Another Learning Experience

Posted by Jim Tuggey on March 19th, 2011 — Posted in General

Next week I’ll be starting again on a new “Cancer” project that has nothing to do with my prostate. The Prostate is fine, the PSA is below 0.1 and it’s been side effects free.

In my youth, I spent years in the sun demonstrating how I could burn myself red and then get the best tan around. That along with driving my car with no sun protection resulted in a few “Basel” cancer cells on the left side of my face that were removed by one of the best, UT Southwestern’s , Dr. Stan Taylor, Professor, MD and an expert at MOH surgery. Then my Dermatologists discovered a Basel cell on the tip of my right ear and once again Dr. Taylor came to the rescue removing that problem with no visible damage.

Now my 81st Birthday present is a “Squamous” cancer cell on the back of my tongue, so off I go to MD Anderson to have that handled by the experts there. On the way I met a remarkable Doctor William Mendenhall, at Shands Cancer center in Gainesville, Florida. He evaluated my situation and convinced me that Radiation therapy was required for this particular job, although to date I have found no one who wants to do this with Protons.

The distance from my home between Fort Worth and Dallas, Texas will not allow me to go to Shands nor Loma Linda so my treatment will be accomplished nearby at M.D. Anderson, Cancer Center in Houston, Texas. I go for the usual introduction next Tuesday, March 22nd and will keep you up to date on how this goes.

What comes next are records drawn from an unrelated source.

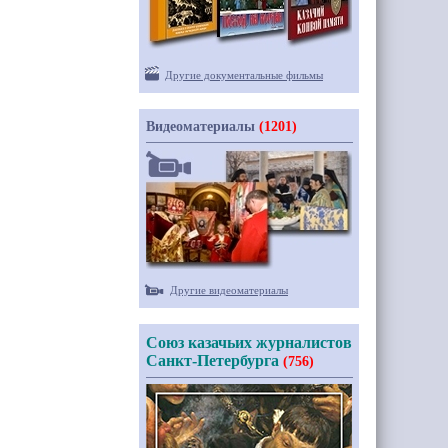
Другие документальные фильмы
Видеоматериалы
(1201)
Другие видеоматериалы
Союз казачьих журналистов
Санкт-Петербурга
(756)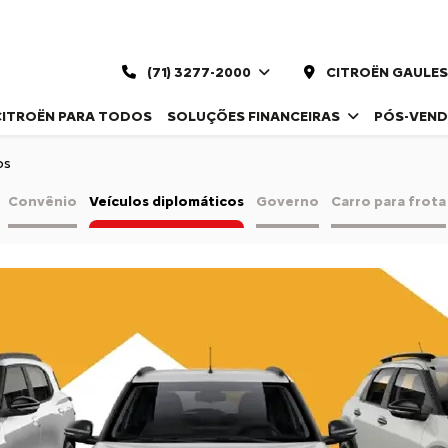
(71) 3277-2000
CITROËN GAULES
CITROËN PARA TODOS
SOLUÇÕES FINANCEIRAS
PÓS-VEN
os
Convênio
Veículos diplomáticos
Governo
Carro para frota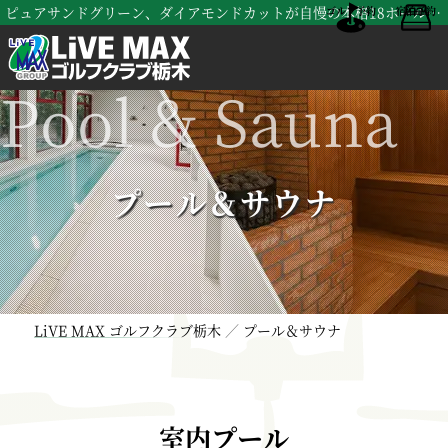
ピュアサンドグリーン、ダイアモンドカットが自慢の本格18ホールズ、LiVE MAX ゴルフクラブ栃木（旧 南栃木ゴルフ倶楽部）
ゴルフ予約
宿泊予約
プール＆サウナ
LiVE MAX ゴルフクラブ栃木
プール＆サウナ
室内プール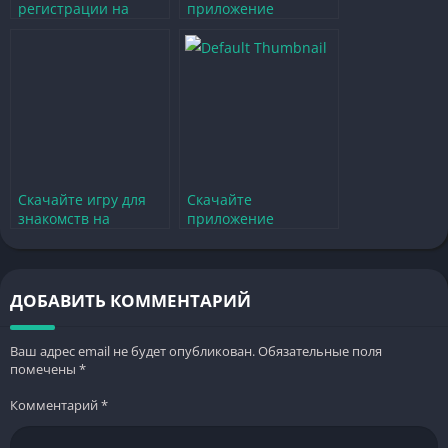
регистрации на
приложение
телефон скачайте
Совкомбанк на
бесплатно и без смс
телефон бесплатно
без регистрации
Скачайте игру для
Скачайте
знакомств на
приложение
телефон без
Книжная лавка для
регистрации и
Android на русском
бесплатно
без регистрации
ДОБАВИТЬ КОММЕНТАРИЙ
Ваш адрес email не будет опубликован.
Обязательные поля
помечены
*
Комментарий
*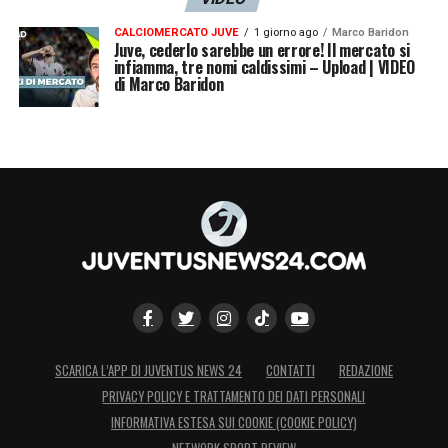
CALCIOMERCATO JUVE
1 giorno ago
Marco Baridon
Juve, cederlo sarebbe un errore! Il mercato si
infiamma, tre nomi caldissimi – Upload | VIDEO
di Marco Baridon
SCARICA L’APP DI JUVENTUS NEWS 24
CONTATTI
REDAZIONE
PRIVACY POLICY E TRATTAMENTO DEI DATI PERSONALI
INFORMATIVA ESTESA SUI COOKIE (COOKIE POLICY)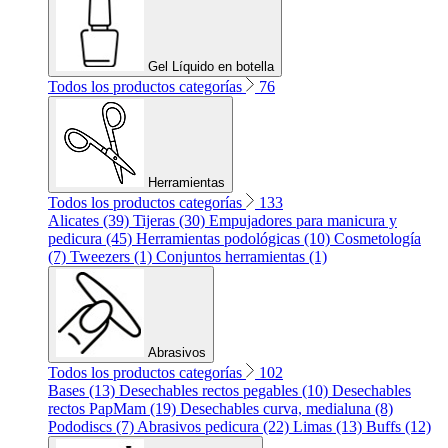
Gel Líquido en botella
Todos los productos categorías
76
Herramientas
Todos los productos categorías
133
Alicates (39)
Tijeras (30)
Empujadores para manicura y
pedicura (45)
Herramientas podológicas (10)
Cosmetología
(7)
Tweezers (1)
Conjuntos herramientas (1)
Abrasivos
Todos los productos categorías
102
Bases (13)
Desechables rectos pegables (10)
Desechables
rectos PapMam (19)
Desechables curva, medialuna (8)
Pododiscs (7)
Abrasivos pedicura (22)
Limas (13)
Buffs (12)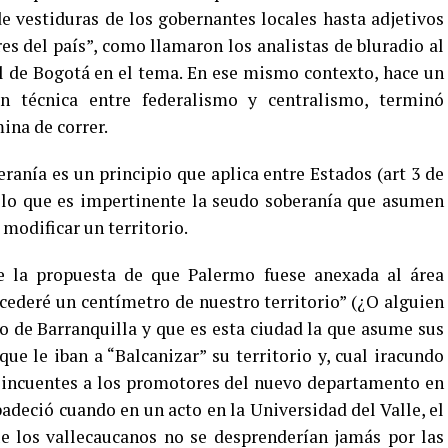
e vestiduras de los gobernantes locales hasta adjetivos
es del país”, como llamaron los analistas de bluradio al
l de Bogotá en el tema. En ese mismo contexto, hace un
ón técnica entre federalismo y centralismo, terminó
ina de correr.
eranía es un principio que aplica entre Estados (art 3 de
r lo que es impertinente la seudo soberanía que asumen
modificar un territorio.
la propuesta de que Palermo fuese anexada al área
cederé un centímetro de nuestro territorio” (¿O alguien
o de Barranquilla y que es esta ciudad la que asume sus
ue le iban a “Balcanizar” su territorio y, cual iracundo
delincuentes a los promotores del nuevo departamento en
deció cuando en un acto en la Universidad del Valle, el
que los vallecaucanos no se desprenderían jamás por las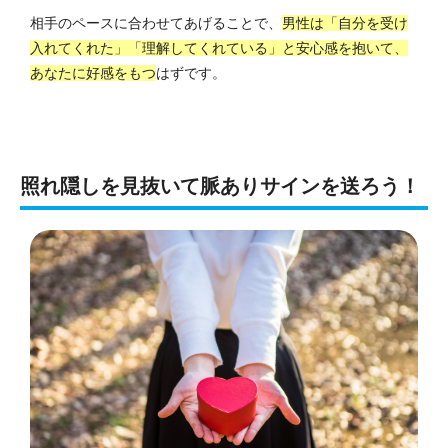
相手のペースに合わせてあげることで、
男性は「自分を受け
入れてくれた」「理解してくれている」と安心感を抱いて、
あなたに好感をもつ
はずです。
照れ隠しを見抜いて脈ありサインを送ろう！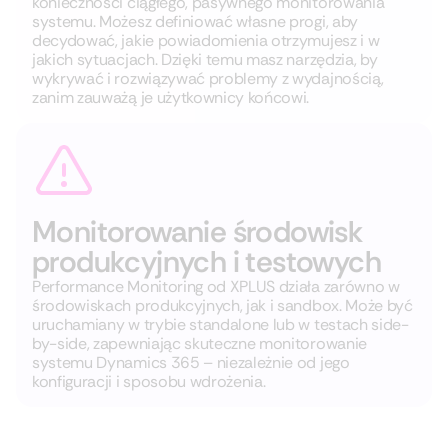
konieczności ciągłego, pasywnego monitorowania
systemu. Możesz definiować własne progi, aby
decydować, jakie powiadomienia otrzymujesz i w
jakich sytuacjach. Dzięki temu masz narzędzia, by
wykrywać i rozwiązywać problemy z wydajnością,
zanim zauważą je użytkownicy końcowi.
Monitorowanie środowisk
produkcyjnych i testowych
Performance Monitoring od XPLUS działa zarówno w
środowiskach produkcyjnych, jak i sandbox. Może być
uruchamiany w trybie standalone lub w testach side-
by-side, zapewniając skuteczne monitorowanie
systemu Dynamics 365 – niezależnie od jego
konfiguracji i sposobu wdrożenia.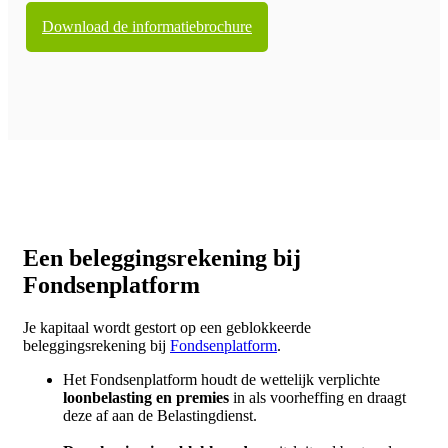
Download de informatiebrochure
Een beleggingsrekening bij
Fondsenplatform
Je kapitaal wordt gestort op een geblokkeerde
beleggingsrekening bij
Fondsenplatform
.
Het Fondsenplatform houdt de wettelijk verplichte
loonbelasting en premies
in als voorheffing en draagt
deze af aan de Belastingdienst.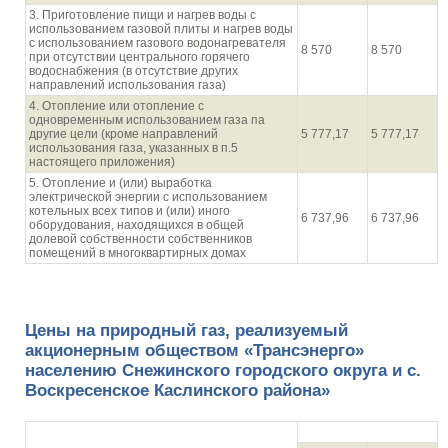
3. Приготовление пищи и нагрев воды с
использованием газовой плиты и нагрев воды
с использованием газового водонагревателя
8 570
8 570
при отсутствии центрального горячего
водоснабжения (в отсутствие других
направлений использования газа)
4. Отопление или отопление с
одновременным использованием газа па
другие цели (кроме направлений
5 777,17
5 777,17
использования газа, указанных в п.5
настоящего приложения)
5. Отопление и (или) выработка
электрической энергии с использованием
котельных всех типов и (или) иного
6 737,96
6 737,96
оборудования, находящихся в общей
долевой собственности собственников
помещений в многоквартирных домах
Цены на природный газ, реализуемый
акционерным обществом «Трансэнерго»
населению Снежинского городского округа и с.
Воскресенское Каслинского района»
руб./1000 куб.м
Направления использования газа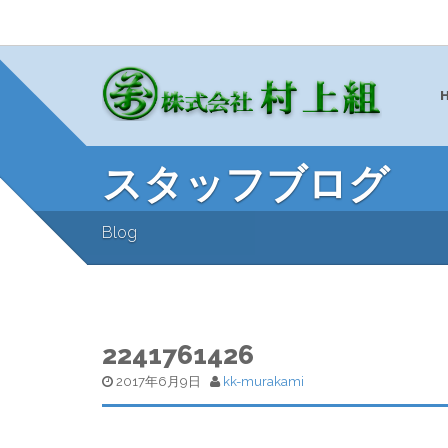
スタッフブログ
Blog
2241761426
2017年6月9日
kk-murakami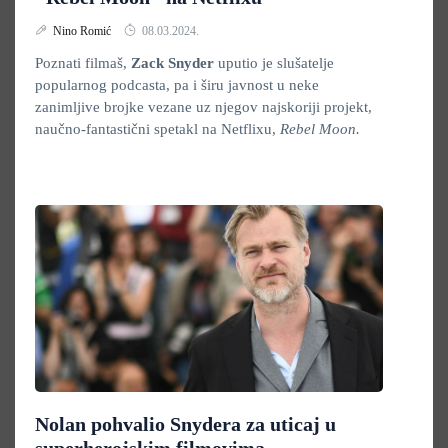
Nino Romić
08.03.2024.
Poznati filmaš,
Zack Snyder
uputio je slušatelje
popularnog podcasta, pa i širu javnost u neke
zanimljive brojke vezane uz njegov najskoriji projekt,
naučno-fantastični spetakl na Netflixu,
Rebel Moon.
Nolan pohvalio Snydera za uticaj u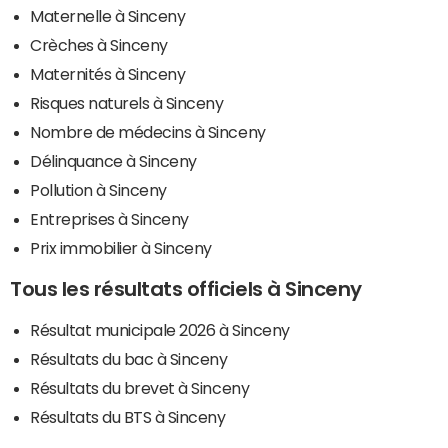
Maternelle à Sinceny
Crèches à Sinceny
Maternités à Sinceny
Risques naturels à Sinceny
Nombre de médecins à Sinceny
Délinquance à Sinceny
Pollution à Sinceny
Entreprises à Sinceny
Prix immobilier à Sinceny
Tous les résultats officiels à Sinceny
Résultat municipale 2026 à Sinceny
Résultats du bac à Sinceny
Résultats du brevet à Sinceny
Résultats du BTS à Sinceny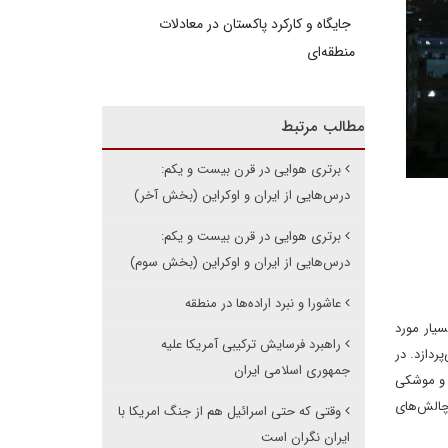
جایگاه و کارکرد پاکستان در معادلات
منطقه‌ای
مطالب مرتبط
برتری هوایی در قرن بیست و یکم:
درس‌هایی از ایران و اوکراین (بخش آخر)
برتری هوایی در قرن بیست و یکم:
درس‌هایی از ایران و اوکراین (بخش سوم)
عاشورا و نبرد اراده‌ها در منطقه
افند هوایی بسیار مورد
راهبرد فرسایش ترکیبی آمریکا علیه
ردازد. در
جمهوری اسلامی ایران
 و موشکی
 بالا و چالش‌های
وقتی که حتی اسرائیل هم از جنگ امریکا با
ایران نگران است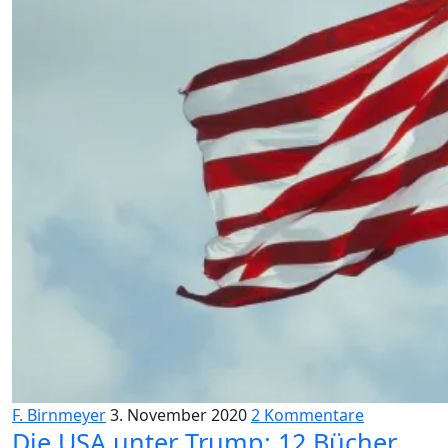
F. Birnmeyer
3. November 2020
2 Kommentare
Die USA unter Trump: 12 Bücher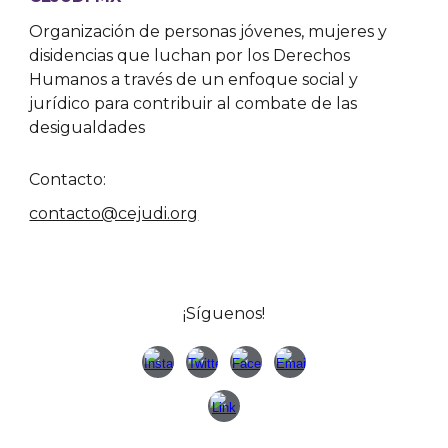
Organización de personas jóvenes, mujeres y
disidencias que luchan por los Derechos
Humanos a través de un enfoque social y
jurídico para contribuir al combate de las
desigualdades
Contacto:
contacto@cejudi.org
¡Síguenos!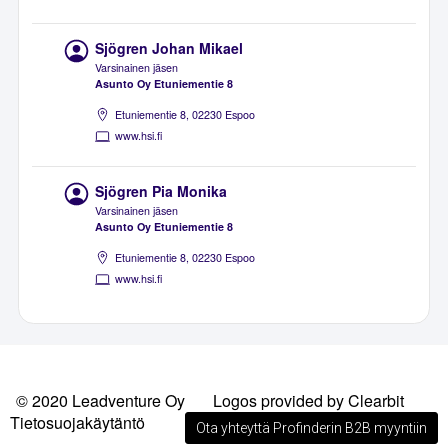
Sjögren Johan Mikael
Varsinainen jäsen
Asunto Oy Etuniementie 8
Etuniementie 8, 02230 Espoo
www.hsi.fi
Sjögren Pia Monika
Varsinainen jäsen
Asunto Oy Etuniementie 8
Etuniementie 8, 02230 Espoo
www.hsi.fi
© 2020 Leadventure Oy
Logos provided by Clearbit
Tietosuojakäytäntö
Ota yhteyttä Profinderin B2B myyntiin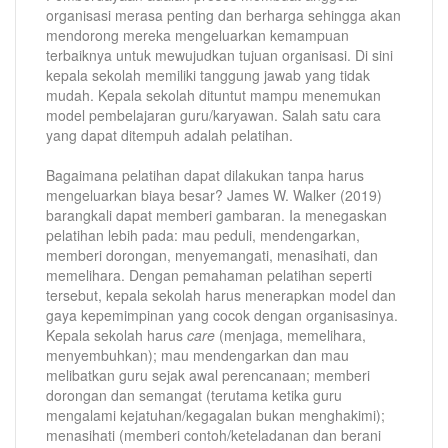
organisasi merasa penting dan berharga sehingga akan
mendorong mereka mengeluarkan kemampuan
terbaiknya untuk mewujudkan tujuan organisasi. Di sini
kepala sekolah memiliki tanggung jawab yang tidak
mudah. Kepala sekolah dituntut mampu menemukan
model pembelajaran guru/karyawan. Salah satu cara
yang dapat ditempuh adalah pelatihan.
Bagaimana pelatihan dapat dilakukan tanpa harus
mengeluarkan biaya besar? James W. Walker (2019)
barangkali dapat memberi gambaran. Ia menegaskan
pelatihan lebih pada: mau peduli, mendengarkan,
memberi dorongan, menyemangati, menasihati, dan
memelihara. Dengan pemahaman pelatihan seperti
tersebut, kepala sekolah harus menerapkan model dan
gaya kepemimpinan yang cocok dengan organisasinya.
Kepala sekolah harus
care
(menjaga, memelihara,
menyembuhkan); mau mendengarkan dan mau
melibatkan guru sejak awal perencanaan; memberi
dorongan dan semangat (terutama ketika guru
mengalami kejatuhan/kegagalan bukan menghakimi);
menasihati (memberi contoh/keteladanan dan berani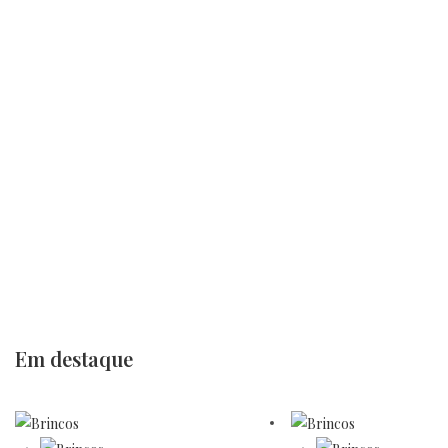
Em destaque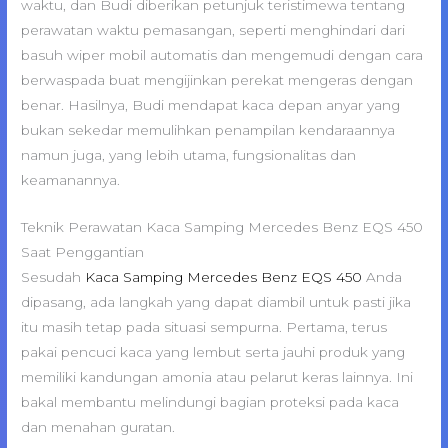
waktu, dan Budi diberikan petunjuk teristimewa tentang
perawatan waktu pemasangan, seperti menghindari dari
basuh wiper mobil automatis dan mengemudi dengan cara
berwaspada buat mengijinkan perekat mengeras dengan
benar. Hasilnya, Budi mendapat kaca depan anyar yang
bukan sekedar memulihkan penampilan kendaraannya
namun juga, yang lebih utama, fungsionalitas dan
keamanannya.
Teknik Perawatan Kaca Samping Mercedes Benz EQS 450
Saat Penggantian
Sesudah
Kaca Samping Mercedes Benz EQS 450
Anda
dipasang, ada langkah yang dapat diambil untuk pasti jika
itu masih tetap pada situasi sempurna. Pertama, terus
pakai pencuci kaca yang lembut serta jauhi produk yang
memiliki kandungan amonia atau pelarut keras lainnya. Ini
bakal membantu melindungi bagian proteksi pada kaca
dan menahan guratan.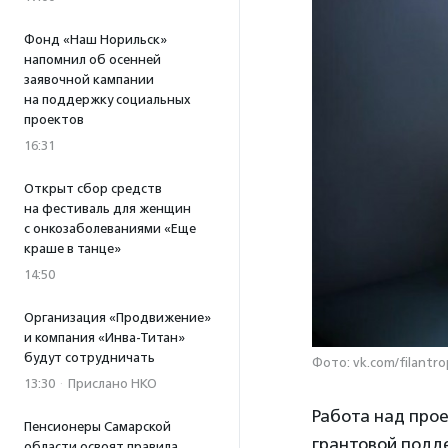
Фонд «Наш Норильск»
напомнил об осенней
заявочной кампании
на поддержку социальных
проектов
16:31
Открыт сбор средств
на фестиваль для женщин
с онкозаболеваниями «Еще
краше в танце»
14:50
Организация «Продвижение»
и компания «Инва-Титан»
будут сотрудничать
Фото: vk.com/filantro
13:30
·
Прислано НКО
Работа над прое
Пенсионеры Самарской
грантовой подд
области освоят правила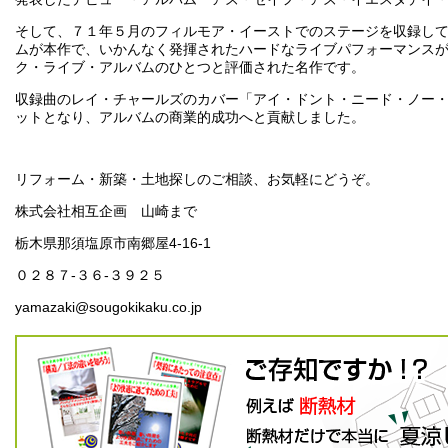
そして、７１年５月のフィルモア・イーストでのステージを収録し
ムが本作で、いかんなく発揮されたハードなライブパフォーマンス
ク・ライブ・アルバムのひとつと評価された名作です。
収録曲のレイ・チャールズのカバー「アイ・ドント・ニード・ノー
ットとなり、アルバムの商業的成功へと貢献しました。
リフォーム・新築・土地探しのご相談、お気軽にどうぞ。
株式会社相互企画 山崎まで
栃木県那須塩原市南郷屋4-16-1
０２８７-３６-３９２５
yamazaki@sougokikaku.co.jp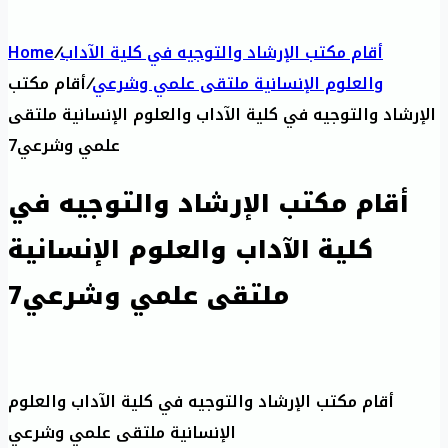
أقام مكتب الإرشاد والتوجيه في كلية الآداب
/
Home
والعلوم الإنسانية ملتقى علمي وشرعي
/
أقام مكتب
الإرشاد والتوجيه في كلية الآداب والعلوم الإنسانية ملتقى
علمي وشرعي7
أقام مكتب الإرشاد والتوجيه في
كلية الآداب والعلوم الإنسانية
ملتقى علمي وشرعي7
أقام مكتب الإرشاد والتوجيه في كلية الآداب والعلوم
الإنسانية ملتقى علمي وشرعي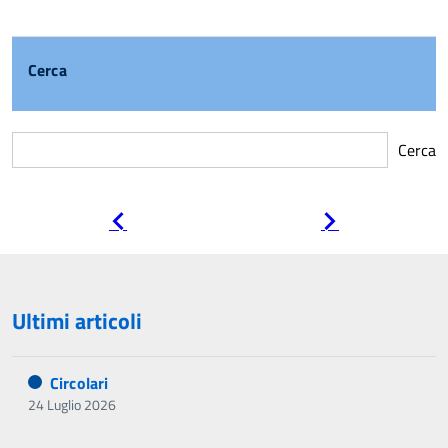
Cerca
Cerca
Pagina
Pagina
precedente
successiva
Ultimi articoli
Circolari
24 Luglio 2026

You should know that “Radiation” has been around for over 100 years. I read that scientists Becquerel and Rontgen in the late 1800s used radiation applications. Marie Curie’s Nobel Prize winning work with radioactive elements also helped get the ball rolling at the turn of the century.

Scientists and doctors were generally ignorant of the specific reasons why, but the first radiation oncologists cured, from historical record, the first cancer case in 1898.

So, let’s track this along, with a target of about mid-April for the next report.